Exercise directions
Copy the lines below word for word, leaving every character unchanged.

Exercise material start

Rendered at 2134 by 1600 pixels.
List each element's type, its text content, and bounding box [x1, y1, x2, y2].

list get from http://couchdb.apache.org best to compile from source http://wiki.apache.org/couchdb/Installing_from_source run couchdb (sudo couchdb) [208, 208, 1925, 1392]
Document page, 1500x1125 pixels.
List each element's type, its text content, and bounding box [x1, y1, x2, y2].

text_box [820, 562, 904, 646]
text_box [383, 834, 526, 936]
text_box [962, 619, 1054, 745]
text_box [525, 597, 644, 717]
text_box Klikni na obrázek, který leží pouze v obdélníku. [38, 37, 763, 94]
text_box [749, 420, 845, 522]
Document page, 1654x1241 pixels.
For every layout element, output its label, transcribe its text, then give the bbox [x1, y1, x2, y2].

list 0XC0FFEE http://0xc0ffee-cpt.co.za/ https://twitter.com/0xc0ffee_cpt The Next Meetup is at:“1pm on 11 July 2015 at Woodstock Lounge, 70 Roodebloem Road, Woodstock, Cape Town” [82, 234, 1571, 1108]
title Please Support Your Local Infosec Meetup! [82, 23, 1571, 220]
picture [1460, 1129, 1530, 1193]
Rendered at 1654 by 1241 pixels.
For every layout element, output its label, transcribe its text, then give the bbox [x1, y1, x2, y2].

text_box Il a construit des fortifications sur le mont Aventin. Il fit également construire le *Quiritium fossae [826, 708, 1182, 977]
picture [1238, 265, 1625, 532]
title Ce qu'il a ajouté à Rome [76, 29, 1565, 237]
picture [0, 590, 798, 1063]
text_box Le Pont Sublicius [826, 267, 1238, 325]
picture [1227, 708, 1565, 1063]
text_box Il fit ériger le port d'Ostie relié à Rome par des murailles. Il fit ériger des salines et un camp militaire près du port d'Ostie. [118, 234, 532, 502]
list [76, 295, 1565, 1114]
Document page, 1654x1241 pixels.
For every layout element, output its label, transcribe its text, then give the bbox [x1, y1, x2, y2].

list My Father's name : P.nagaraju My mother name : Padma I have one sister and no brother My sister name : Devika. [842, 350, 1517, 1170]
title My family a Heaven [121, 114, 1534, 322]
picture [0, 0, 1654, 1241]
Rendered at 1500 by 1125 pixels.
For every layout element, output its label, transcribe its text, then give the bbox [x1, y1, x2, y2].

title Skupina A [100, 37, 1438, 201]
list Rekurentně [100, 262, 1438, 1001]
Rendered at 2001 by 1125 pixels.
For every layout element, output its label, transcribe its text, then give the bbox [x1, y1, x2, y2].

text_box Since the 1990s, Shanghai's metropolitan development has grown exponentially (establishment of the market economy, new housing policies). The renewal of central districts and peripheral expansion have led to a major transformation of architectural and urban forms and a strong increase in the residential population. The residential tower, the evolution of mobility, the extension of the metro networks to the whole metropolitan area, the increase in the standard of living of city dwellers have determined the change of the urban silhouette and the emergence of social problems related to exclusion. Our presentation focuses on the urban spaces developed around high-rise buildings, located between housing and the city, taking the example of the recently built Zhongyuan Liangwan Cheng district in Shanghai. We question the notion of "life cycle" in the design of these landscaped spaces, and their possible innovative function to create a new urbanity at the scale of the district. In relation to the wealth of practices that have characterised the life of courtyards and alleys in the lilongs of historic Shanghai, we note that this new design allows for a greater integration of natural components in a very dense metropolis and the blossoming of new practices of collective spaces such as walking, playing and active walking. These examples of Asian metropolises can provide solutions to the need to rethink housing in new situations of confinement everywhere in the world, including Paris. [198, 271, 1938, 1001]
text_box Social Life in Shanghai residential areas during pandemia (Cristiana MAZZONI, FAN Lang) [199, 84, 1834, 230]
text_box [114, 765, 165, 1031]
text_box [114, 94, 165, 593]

Exercise material end

Task answer
Rendered at 2134 by 1600 pixels.
List each element's type, its text content, and bounding box [x1, y1, x2, y2].

list get from http://couchdb.apache.org best to compile from source http://wiki.apache.org/couchdb/Installing_from_source run couchdb (sudo couchdb) [208, 208, 1925, 1392]
Document page, 1500x1125 pixels.
List each element's type, its text content, and bounding box [x1, y1, x2, y2].

text_box [820, 562, 904, 646]
text_box [383, 834, 526, 936]
text_box [962, 619, 1054, 745]
text_box [525, 597, 644, 717]
text_box Klikni na obrázek, který leží pouze v obdélníku. [38, 37, 763, 94]
text_box [749, 420, 845, 522]
Document page, 1654x1241 pixels.
For every layout element, output its label, transcribe its text, then give the bbox [x1, y1, x2, y2].

list 0XC0FFEE http://0xc0ffee-cpt.co.za/ https://twitter.com/0xc0ffee_cpt The Next Meetup is at:“1pm on 11 July 2015 at Woodstock Lounge, 70 Roodebloem Road, Woodstock, Cape Town” [82, 234, 1571, 1108]
title Please Support Your Local Infosec Meetup! [82, 23, 1571, 220]
picture [1460, 1129, 1530, 1193]
Rendered at 1654 by 1241 pixels.
For every layout element, output its label, transcribe its text, then give the bbox [x1, y1, x2, y2].

text_box Il a construit des fortifications sur le mont Aventin. Il fit également construire le *Quiritium fossae [826, 708, 1182, 977]
picture [1238, 265, 1625, 532]
title Ce qu'il a ajouté à Rome [76, 29, 1565, 237]
picture [0, 590, 798, 1063]
text_box Le Pont Sublicius [826, 267, 1238, 325]
picture [1227, 708, 1565, 1063]
text_box Il fit ériger le port d'Ostie relié à Rome par des murailles. Il fit ériger des salines et un camp militaire près du port d'Ostie. [118, 234, 532, 502]
list [76, 295, 1565, 1114]
Document page, 1654x1241 pixels.
For every layout element, output its label, transcribe its text, then give the bbox [x1, y1, x2, y2].

list My Father's name : P.nagaraju My mother name : Padma I have one sister and no brother My sister name : Devika. [842, 350, 1517, 1170]
title My family a Heaven [121, 114, 1534, 322]
picture [0, 0, 1654, 1241]
Rendered at 1500 by 1125 pixels.
For every layout element, output its label, transcribe its text, then give the bbox [x1, y1, x2, y2].

title Skupina A [100, 37, 1438, 201]
list Rekurentně [100, 262, 1438, 1001]
Rendered at 2001 by 1125 pixels.
For every layout element, output its label, transcribe its text, then give the bbox [x1, y1, x2, y2].

text_box Since the 1990s, Shanghai's metropolitan development has grown exponentially (establishment of the market economy, new housing policies). The renewal of central districts and peripheral expansion have led to a major transformation of architectural and urban forms and a strong increase in the residential population. The residential tower, the evolution of mobility, the extension of the metro networks to the whole metropolitan area, the increase in the standard of living of city dwellers have determined the change of the urban silhouette and the emergence of social problems related to exclusion. Our presentation focuses on the urban spaces developed around high-rise buildings, located between housing and the city, taking the example of the recently built Zhongyuan Liangwan Cheng district in Shanghai. We question the notion of "life cycle" in the design of these landscaped spaces, and their possible innovative function to create a new urbanity at the scale of the district. In relation to the wealth of practices that have characterised the life of courtyards and alleys in the lilongs of historic Shanghai, we note that this new design allows for a greater integration of natural components in a very dense metropolis and the blossoming of new practices of collective spaces such as walking, playing and active walking. These examples of Asian metropolises can provide solutions to the need to rethink housing in new situations of confinement everywhere in the world, including Paris. [198, 271, 1938, 1001]
text_box Social Life in Shanghai residential areas during pandemia (Cristiana MAZZONI, FAN Lang) [199, 84, 1834, 230]
text_box [114, 765, 165, 1031]
text_box [114, 94, 165, 593]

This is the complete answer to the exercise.